I needed to decide on a language.  My initial search on where I should start with that turned up hundreds of other people asking the same question, and almost always getting the same answer.  I will paraphrase a few common responses:  “WHAT A STUPID QUESTION!”  “YOU ARE AN IDIOT!”  “THERE ARE ALREADY OTHER DISCUSSIONS ON THIS *insert broken hyperlinks*!!”  Ok so it’s the internet. Ask any question and you’ll mostly get answers from people who think you are an idiot.  In the end, it came down to C++, C#, or Java.

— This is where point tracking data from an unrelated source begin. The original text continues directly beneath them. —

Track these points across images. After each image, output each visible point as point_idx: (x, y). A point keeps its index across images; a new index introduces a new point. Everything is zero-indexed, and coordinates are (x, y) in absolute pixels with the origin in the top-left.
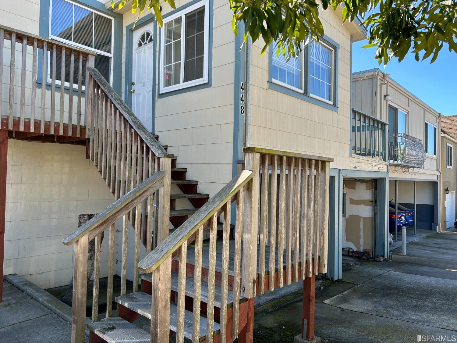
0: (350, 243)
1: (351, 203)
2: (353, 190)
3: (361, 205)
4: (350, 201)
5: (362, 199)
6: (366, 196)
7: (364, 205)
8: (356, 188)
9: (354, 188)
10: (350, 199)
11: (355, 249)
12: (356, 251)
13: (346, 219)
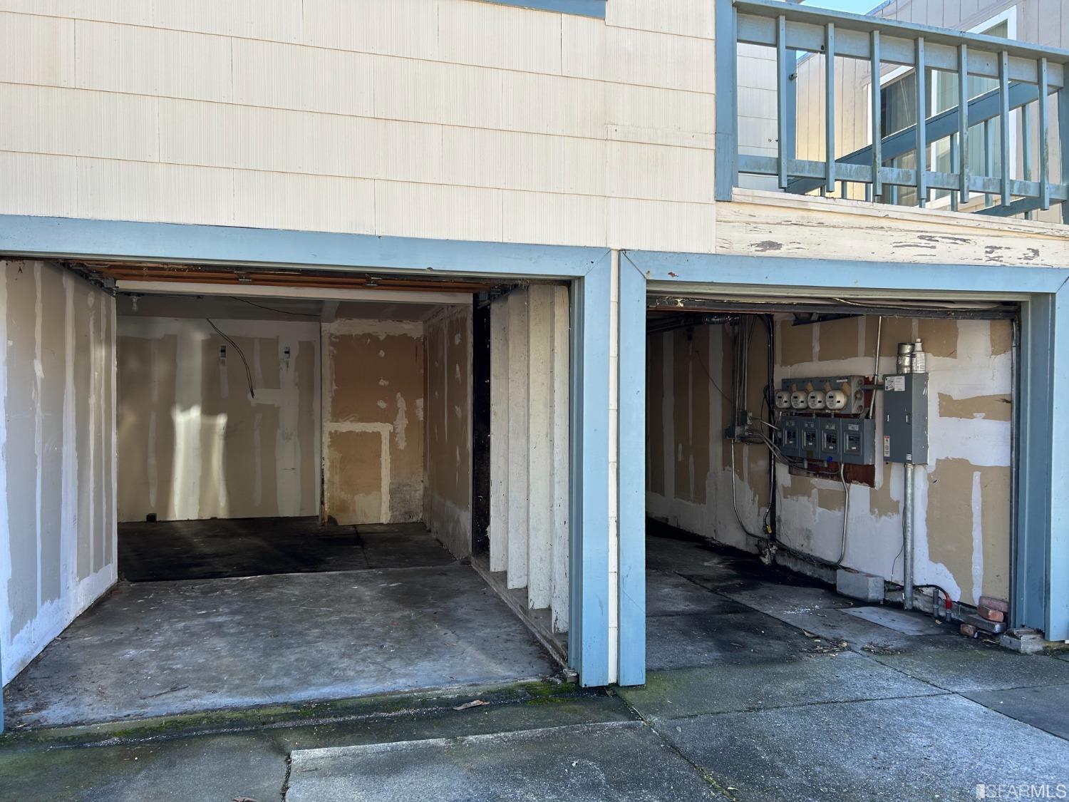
0: (941, 567)
1: (942, 414)
2: (948, 361)
3: (972, 417)
4: (941, 406)
5: (979, 394)
6: (993, 379)
7: (984, 418)
8: (959, 351)
9: (952, 353)
10: (941, 396)
11: (956, 595)
12: (959, 603)
13: (929, 475)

Java… Java Java Java… I am not your biggest fan.  I use your applications in day-to-day middleware administration and they are slow, clunky, and suck Suck SUCK.  Java sucks!  There I said it.  It’s out there now.  So it really came down to C++ and C#.  C++ looks completely doable for an amateur and has all sorts of support and existing engines.  However, the general consensus I found was that it is time-consuming to get started, but runs faster and gives the programmer more control. I wanted to make something right away!  So I picked C#.  I still think C++ would have been fine, but C# had XNA and that made getting into the thick of things incredibly easy.  I like easy!  I figured I could always go to C++ later on if C# was really that horrible.

I ran through many online tutorials about how to get started with C# and fully decided that XNA was the easiest way to get into it.

Tutorials I ran thorough:

  • Virtually every RB Whitaker tutorial @ http://rbwhitaker.wikidot.com/xna-tutorials.
  • Riemer’s tutorials about terrain, 3D flightsim, HLSL, and about half of the advanced terrain.  I tabled it to come back later when I needed to get a grip on water.
  • Dozens more tutorials including game state management (of which Microsoft’s version seemed to be an excellent base).

* I found that Microsoft really picked up the ball in their examples and provided some amazing starter code.  Also, XNA comes with a ton of sample templates so I checked those out.  Unfortunately, since Microsoft stopped talking about XNA, there is little to no new activity on the Microsoft sites.

This took roughly the entire month of going through each tutorial, learning C#, and re-learning how to program properly.  It was a boring dragdown slugout to do but I knew that if I didn’t get a good basic foundation of knowledge I would be sorry.

I then created a basic chase camera system and applied it to Riemer’s flight sim tutorial.


 Not exactly what I had, but I had to recreate this from old code that had moved on past the buildings.  Close enough.  The ball shot fireballs at the balloons and blew them up as per the tutorial.  It also rotated correctly like a flying moving dodging ball should.